Well, good days do not last too long. By observing his tremendous success in his home town, a much larger sushi restaurant enterprise decided to enter the market. Soon on the two main streets of Mr. Suzuki’s home town, there were more than ten Kaiten sushi restaurants. Those restaurants look newer and are bigger and more attractive. Obviously, a large company had more cash to spend than Mr. Suzuki. Within several blocks, many new Kaiten sushi restauranst popped up.
Mr. Suzuki started losing money. Without customers, he could not pay the salaries of his employees, utility costs, fish for Sushi, etc. Within six months, he went bankrupt.
Mr. Suzuki’s dark days started. He had to ask for money from his family members because banks would not lend him any money. He talked to his friends about how he would turn around his business. However, the answer did not come to him easily.
One day, he was riding a train. In Japan, a train is one of the major modes of transportation. Often, a commercial builder builds a building on top of a populous train station. The reason is simple. You can guarantee the flow of commuters.
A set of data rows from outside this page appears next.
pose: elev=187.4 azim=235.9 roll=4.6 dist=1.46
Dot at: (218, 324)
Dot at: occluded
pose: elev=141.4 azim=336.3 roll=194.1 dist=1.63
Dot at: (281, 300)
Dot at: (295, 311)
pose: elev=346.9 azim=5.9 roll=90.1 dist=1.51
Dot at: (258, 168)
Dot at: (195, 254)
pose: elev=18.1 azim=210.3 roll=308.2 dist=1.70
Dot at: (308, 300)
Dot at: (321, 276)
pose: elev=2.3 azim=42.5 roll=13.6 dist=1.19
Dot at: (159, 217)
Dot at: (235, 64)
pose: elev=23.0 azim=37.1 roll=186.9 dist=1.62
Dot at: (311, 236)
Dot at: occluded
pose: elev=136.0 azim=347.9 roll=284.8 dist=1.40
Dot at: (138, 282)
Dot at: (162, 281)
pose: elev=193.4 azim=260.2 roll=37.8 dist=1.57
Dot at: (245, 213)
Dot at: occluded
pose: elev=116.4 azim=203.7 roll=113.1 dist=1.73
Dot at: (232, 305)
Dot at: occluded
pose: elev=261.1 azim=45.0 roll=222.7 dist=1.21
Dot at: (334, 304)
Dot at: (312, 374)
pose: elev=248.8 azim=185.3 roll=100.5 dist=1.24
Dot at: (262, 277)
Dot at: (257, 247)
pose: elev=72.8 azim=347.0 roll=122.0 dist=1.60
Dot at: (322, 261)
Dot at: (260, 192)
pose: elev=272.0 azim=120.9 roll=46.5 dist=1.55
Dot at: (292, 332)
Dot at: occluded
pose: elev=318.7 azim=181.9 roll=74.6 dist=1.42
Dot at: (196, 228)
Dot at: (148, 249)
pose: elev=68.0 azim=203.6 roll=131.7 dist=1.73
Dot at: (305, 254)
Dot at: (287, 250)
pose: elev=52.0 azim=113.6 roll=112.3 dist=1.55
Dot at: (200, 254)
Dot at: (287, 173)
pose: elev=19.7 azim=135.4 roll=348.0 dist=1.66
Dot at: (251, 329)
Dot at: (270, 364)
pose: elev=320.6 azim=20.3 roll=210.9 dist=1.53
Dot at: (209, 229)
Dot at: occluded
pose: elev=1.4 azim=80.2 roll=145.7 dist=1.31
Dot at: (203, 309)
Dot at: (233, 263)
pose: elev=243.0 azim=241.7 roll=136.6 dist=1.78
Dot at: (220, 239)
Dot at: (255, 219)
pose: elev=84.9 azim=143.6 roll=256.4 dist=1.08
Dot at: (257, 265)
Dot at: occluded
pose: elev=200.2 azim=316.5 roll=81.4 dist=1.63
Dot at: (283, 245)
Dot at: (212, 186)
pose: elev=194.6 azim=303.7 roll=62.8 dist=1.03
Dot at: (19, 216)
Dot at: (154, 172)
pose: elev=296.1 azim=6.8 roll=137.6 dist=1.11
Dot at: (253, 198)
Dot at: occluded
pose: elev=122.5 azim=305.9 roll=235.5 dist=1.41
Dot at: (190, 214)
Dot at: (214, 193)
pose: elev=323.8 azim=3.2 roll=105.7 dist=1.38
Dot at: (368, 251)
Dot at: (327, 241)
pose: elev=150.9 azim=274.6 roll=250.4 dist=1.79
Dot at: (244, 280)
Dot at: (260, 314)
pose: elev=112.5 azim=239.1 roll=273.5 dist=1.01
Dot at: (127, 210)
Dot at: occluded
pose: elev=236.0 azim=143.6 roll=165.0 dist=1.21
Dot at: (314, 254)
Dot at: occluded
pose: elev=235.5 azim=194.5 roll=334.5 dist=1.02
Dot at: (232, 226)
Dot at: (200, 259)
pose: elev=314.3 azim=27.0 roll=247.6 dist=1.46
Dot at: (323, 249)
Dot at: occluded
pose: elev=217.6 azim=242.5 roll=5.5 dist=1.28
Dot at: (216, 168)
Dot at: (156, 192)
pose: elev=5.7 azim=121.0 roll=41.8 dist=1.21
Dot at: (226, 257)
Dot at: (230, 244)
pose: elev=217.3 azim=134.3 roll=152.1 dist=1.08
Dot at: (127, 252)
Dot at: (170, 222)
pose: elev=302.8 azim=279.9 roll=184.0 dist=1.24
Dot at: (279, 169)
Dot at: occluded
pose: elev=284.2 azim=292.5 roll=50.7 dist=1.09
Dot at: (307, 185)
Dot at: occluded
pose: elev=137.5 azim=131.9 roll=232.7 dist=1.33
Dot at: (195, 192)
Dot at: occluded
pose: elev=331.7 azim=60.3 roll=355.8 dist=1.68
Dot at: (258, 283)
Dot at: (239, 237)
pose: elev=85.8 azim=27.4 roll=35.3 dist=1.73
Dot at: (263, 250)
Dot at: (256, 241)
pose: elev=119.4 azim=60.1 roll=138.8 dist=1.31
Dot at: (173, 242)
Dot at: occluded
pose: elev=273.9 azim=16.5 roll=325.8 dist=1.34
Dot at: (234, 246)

Once you set up a building on top of a busy train station and establish various shops and restaurants, there will be at least a certain level of customer traffic. People who use trains want to shop or eat conveniently in the building connected to the station.
Mr. Suzuki thought about building his Kaiten sushi restaurant in the building. After all, the building owner does not want the same types of restaurants in one building. Instead, he wants to have a good variety of restaurants so that the commuters have choices and can satisfy their appetites.
If the building owner did not allow a second Kaiten sushi restaurant and if his restaurant is the first restaurant in the building, Mr. Suzuki would not have to worry about a bigger and stronger company destroying his sushi business like before on the two main streets of his home town.
So he scrapped losing money on the Kaiten sushi restaurants in town and started focusing on building Kaiten sushi restaurants in the train station buildings. Today, he has six Kaiten sushi restaurants in his state (prefecture in Japan) and enjoys healthy sales growth and profits.
This leads to my discussion of segmentation. If you are a business owner, you have to clearly identify the market with which you conduct your business. In Mr. Suzuki’s case, he segmented his business to buildings on top of larger train stations. With his business model, he generally does not worry about competition like he had to do on the wide open streets. He successfully segmented his playing field so that he could ensure his success.
When you start your business, you have to choose a market in which you can sustain your growth for a long time. Let me give you another example. Many businesses focus on China, the world’s most populous country. Also, many focus on Shanghai, the most populous city in the world. Many people forget the fact that large corporations and many competitors are also focusing on Shanghai.
Once you establish your new business in Shanghai, you face an unbelievable amount of competition in the form of businesses with more cash and more resources. I am not saying that you, as a small business, cannot survive in Shanghai. What I am saying is that you have to carve out a playing field like Mr. Suzuki, so that you can stay profitable. The segmentation or focus can be a different side of town, only certain sections, a certain age group, an ethnic group, one gender or another, etc. In other words, you focus on the segment with which you can keep winning. You can conquer other segments after you establish your successful status in the first segment.
You can also consider a smaller town in China that your competitors do not pay attention to. This is another idea for segmentation.
Another tip is that you have to work this out quietly. You do not want your competitors to learn or know your secret strategy. Mr. Suzuki ensured that no one knew his plan of focusing on train station buildings until after he was done establishing his sixth restaurant.
So, let me ask you: What is your market segment and what are your secrets of sustaining your revenues and gross profits?